Task brief → Format the material below as a JSON list of strings, one string per line, from its first line down to and including the line that contains "<instances>". Include nothing after that line, skip blank lines, and leave the picture out.

Region annotation material →
________
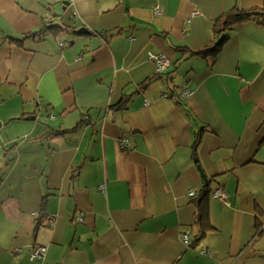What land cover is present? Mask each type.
I'll return each mask as SVG.
<instances>
[{"label": "crops", "instance_id": "1", "mask_svg": "<svg viewBox=\"0 0 264 264\" xmlns=\"http://www.w3.org/2000/svg\"><path fill=\"white\" fill-rule=\"evenodd\" d=\"M235 9L264 0H0V264H264V19L215 33Z\"/></svg>", "mask_w": 264, "mask_h": 264}, {"label": "trees", "instance_id": "2", "mask_svg": "<svg viewBox=\"0 0 264 264\" xmlns=\"http://www.w3.org/2000/svg\"><path fill=\"white\" fill-rule=\"evenodd\" d=\"M264 13L263 11H258L257 9L254 10H249V11H241V10H232L230 13L224 16L223 21L220 22H215V33L217 29L222 31L223 29H230L233 28L234 26L247 22V21H256V22H263ZM220 23V24H219ZM222 28H219L221 27ZM53 29V27L51 28ZM222 29V30H221ZM55 31V29H53ZM224 37L222 40L218 41L213 47L207 48L206 50L200 51V52H190L194 53L197 55H200L202 57H207V56H215L218 52V49L220 45L224 41ZM15 43L17 40L14 41ZM180 52H184V49H178ZM59 132L56 134L53 132L52 135H58ZM62 133V132H60ZM59 133V134H60ZM211 193L209 190V187H203L199 193H197L196 197L193 198V202L196 203L198 206V214L196 216L195 223L200 229L201 235H204V232L208 231L211 227L209 224V220L207 217V198L208 195Z\"/></svg>", "mask_w": 264, "mask_h": 264}, {"label": "built area", "instance_id": "3", "mask_svg": "<svg viewBox=\"0 0 264 264\" xmlns=\"http://www.w3.org/2000/svg\"><path fill=\"white\" fill-rule=\"evenodd\" d=\"M158 13H159V10H158V8H156L155 14H158ZM150 58L155 63L157 73L163 72L169 65V62L162 56L152 54V55H150ZM189 95H190V91L187 88V86L184 85V88L182 90V96H189ZM190 196L196 197V192H190ZM212 196L214 198H220L223 200L226 199V195L221 188L215 189L212 192ZM81 219H82L81 215H78L76 218L77 221H81ZM182 242L185 246L189 245V231L188 230H185L183 232ZM44 251H45V248H43V247L37 248L36 250H34L33 256H35L37 258H41L43 256Z\"/></svg>", "mask_w": 264, "mask_h": 264}, {"label": "rangeland", "instance_id": "4", "mask_svg": "<svg viewBox=\"0 0 264 264\" xmlns=\"http://www.w3.org/2000/svg\"><path fill=\"white\" fill-rule=\"evenodd\" d=\"M56 8H57V10H56L57 12H54V11L53 12L54 13H60L61 14V12H62V5L58 3L57 6H56Z\"/></svg>", "mask_w": 264, "mask_h": 264}, {"label": "water", "instance_id": "5", "mask_svg": "<svg viewBox=\"0 0 264 264\" xmlns=\"http://www.w3.org/2000/svg\"><path fill=\"white\" fill-rule=\"evenodd\" d=\"M85 31H86L85 28H81V29L78 30V32H85ZM203 179L205 181V177L204 176H203Z\"/></svg>", "mask_w": 264, "mask_h": 264}]
</instances>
________
Solution to the exercise →
[
  "What land cover is present? Mask each type.",
  "I'll return each mask as SVG.",
  "<instances>"
]